Data on daily wage rates for agricultural operations, compiled by the Labour Bureau at Shimla, show huge increases to have taken place in most States during 2009 and 2010.

Andhra Pradesh, for instance, has seen farm wage rates – the average taken for ploughing, sowing, weeding, transplanting and harvesting operations – going up 40.3 per cent in 2009 and 27.8 per cent in 2010.

It is no different in other States, where, in the last year alone, the price of agricultural labour surged 15 to 20 per cent in Haryana, Bihar, West Bengal and Assam, 32 per cent in Punjab, and 43 per cent in Orissa.

MSP policy implications

“The Labour Bureau figures are an eye-opener, though they conform to what farmers themselves say. And if you add soaring energy costs as well, protecting the margins of farmers becomes a real challenge,” noted Dr Ashok Gulati, Chairman of the Commission for Agricultural Costs and Prices, which advises the Centre on fixing minimum support prices (MSP) for various crops.

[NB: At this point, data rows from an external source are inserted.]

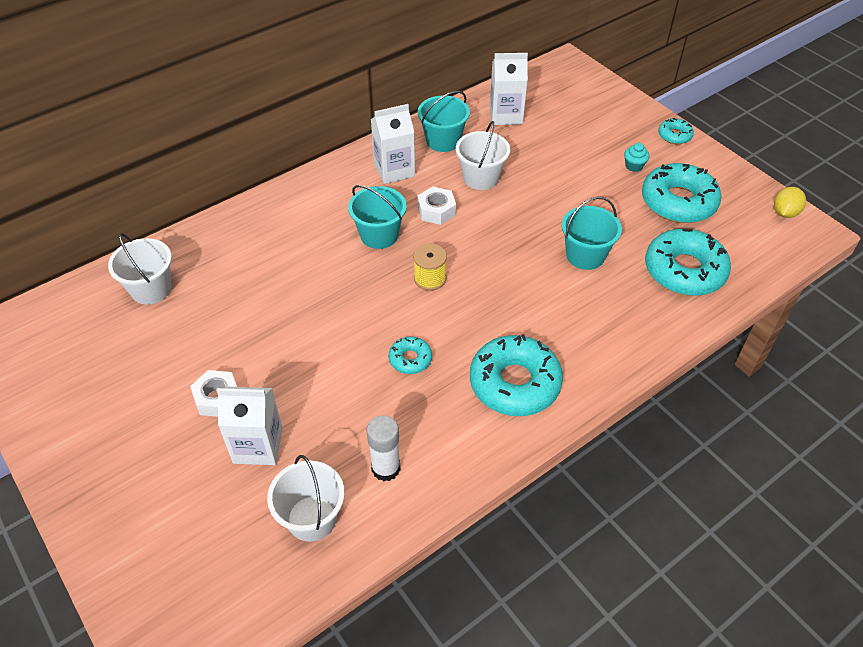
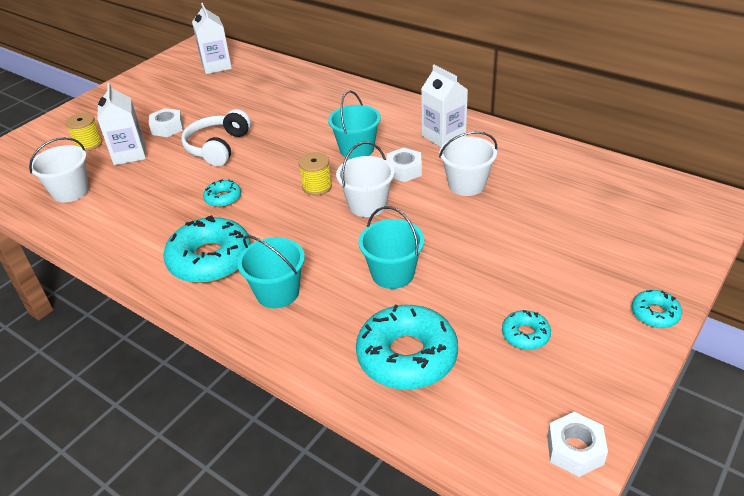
camera: 75 degrees right, 10 degrees down
(151, 289) = (257, 77): white bucket -> white bucket (367, 205)
(199, 495) = (88, 144): none -> yellow spool
(300, 351) = (218, 147): none -> white headphones
(386, 468) = (114, 212): white glue stick -> none
(443, 141) = (504, 151): turquoise bucket -> turquoise bucket (277, 292)
(506, 115) = (577, 179): white carton -> white carton (216, 66)
(634, 166) = (565, 286): turquoise cupcake -> none
(678, 202) = (525, 335): turquoise donut -> turquoise donut, size x0.48
(784, 213) = (575, 450): yellow lemon -> white nut

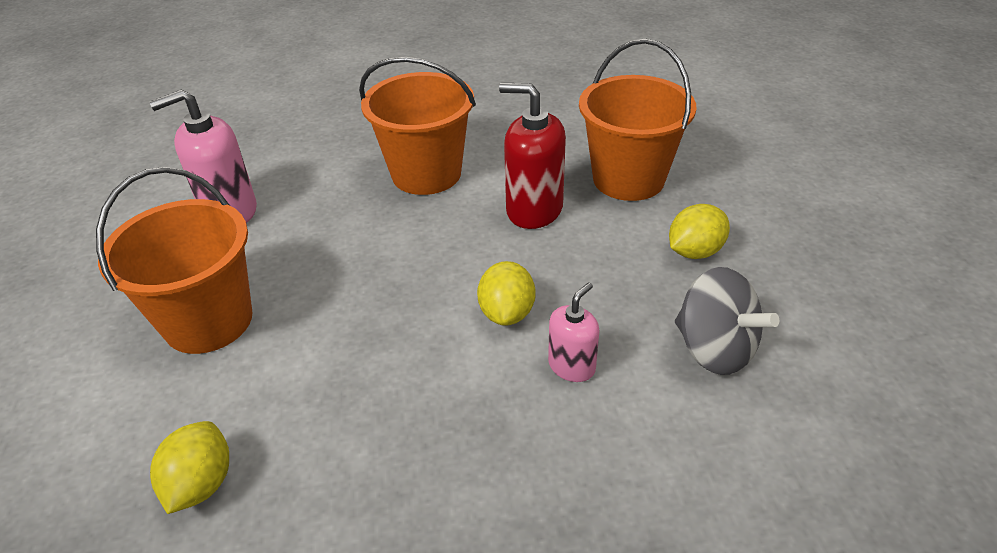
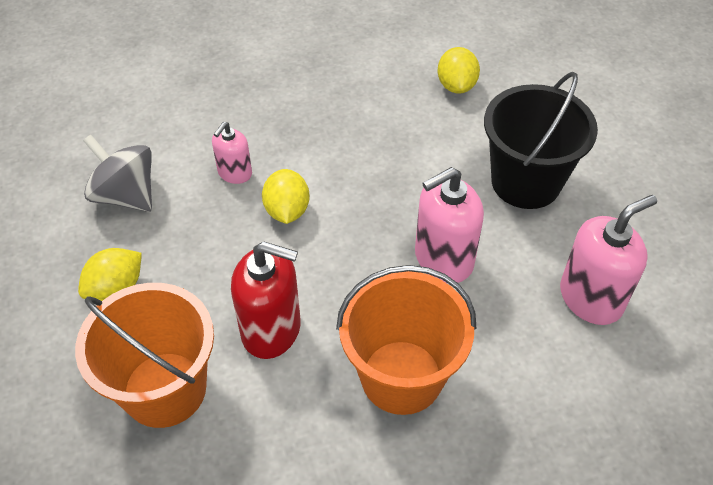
camera: 170 degrees right, 10 degrees up
(208, 321) = (526, 182): orange bucket -> black bucket
(349, 251) = (443, 259): none -> pink soap dispenser

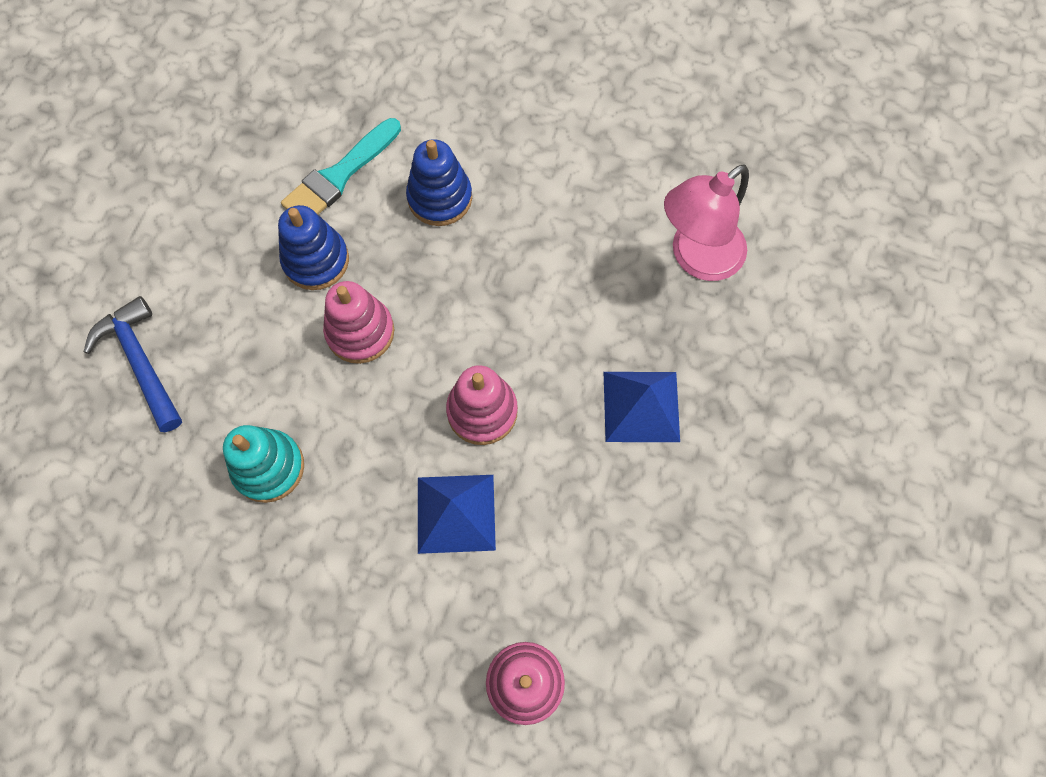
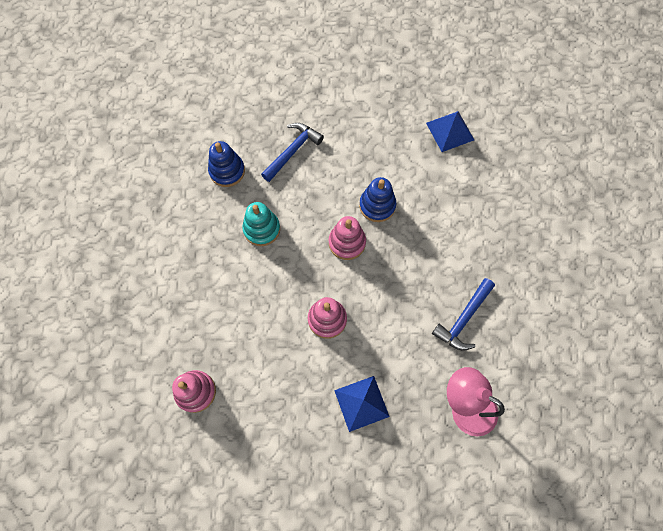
camera: 70 degrees right, 0 degrees up
(339, 176) = (430, 197): turquoise brush -> none
(440, 198) = (440, 252): blue stacking toy -> blue stacking toy (227, 171)
(455, 513) = (269, 326): blue pyramid -> blue pyramid (450, 131)
(562, 207) = (463, 319): none -> blue hammer

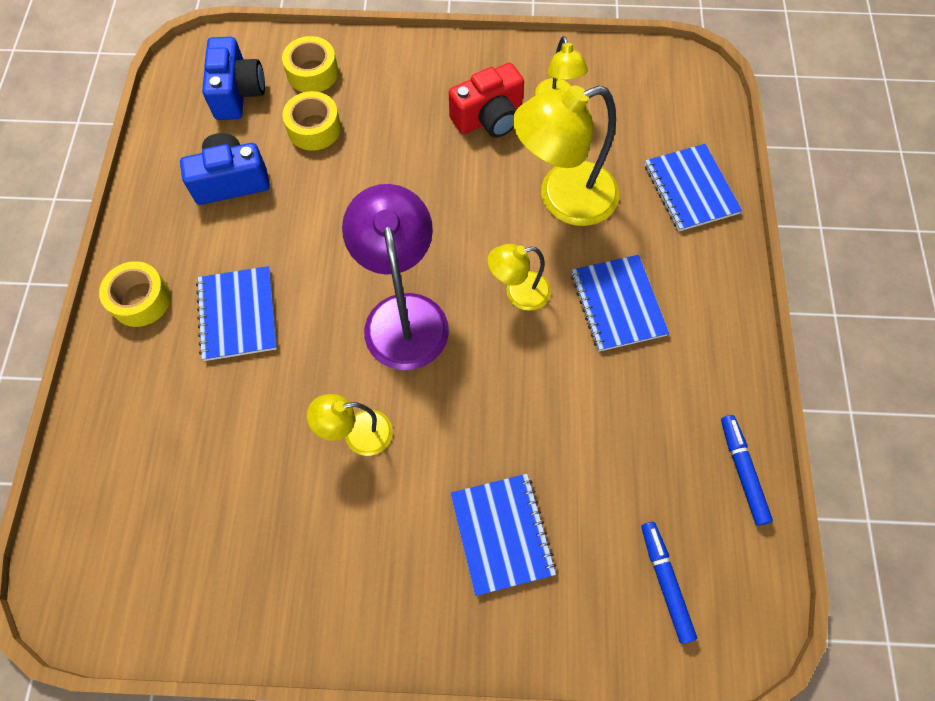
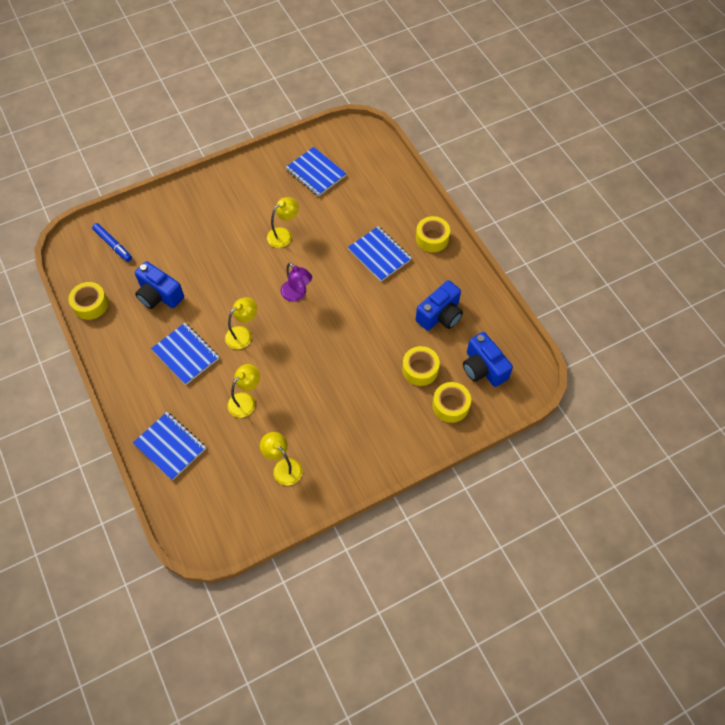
camera: 150 degrees right, 5 degrees down
(403, 314) = (297, 294): purple lamp -> purple lamp, size x0.54
(489, 118) = (320, 431): red camera -> none
(501, 534) = (195, 229): blue notebook -> blue notebook (316, 173)
(563, 198) = (246, 400): yellow lamp -> yellow lamp, size x0.54
(619, 427) = (159, 295): none -> blue camera
(742, 471) = (90, 304): blue marker -> yellow tape

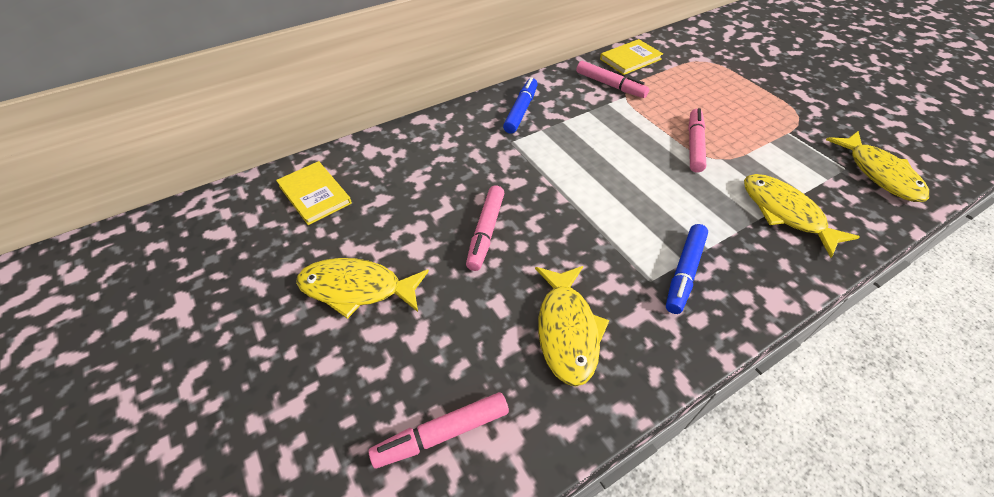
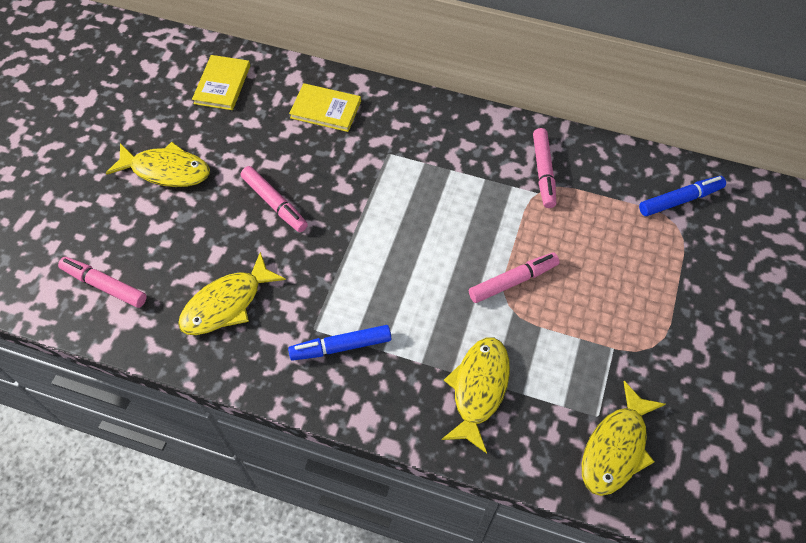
camera: 50 degrees right, 10 degrees up
(357, 289) = (166, 170): yellow fish -> yellow fish turned 135 degrees clockwise
(486, 232) = (274, 203): pink marker -> pink marker turned 105 degrees counterclockwise
(521, 111) = (435, 133): blue marker -> blue marker (679, 200)
(630, 59) = (608, 163): yellow book -> yellow book (325, 109)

The Labour Bureau's data, compiled on a monthly basis, are based on primary information collected from 600 sample villages over 20 States. They cover wage payments both in cash as well as kind, with the latter valued at the prevailing local retail prices.

Dr Gulati admitted that incorporating the entire increases in labour and energy costs in official MSP computations is not easy, “more so in a scenario of already high food inflation”.

Tweaking NREGA

According to him, the time has come to re-orient schemes such as the National Rural Employment Guarantee Act (NREGA), where “you get Rs 125 or so for two-three work”. That makes a scheme with 70-80 per cent welfare and 20-30 per cent productive component.

There is a case to extend NREGA to work on private farms.

“Why cannot we have a system, where rural labourers are paid Rs 250 for working eight hours on farmers' fields? Out of the Rs 250, Rs 125 can be underwritten by NREGA, with the balance coming from farmers. We are, then, able to dovetail welfare schemes with productive activity and raise the latter component to 70-80 per cent,” Dr Gulati added.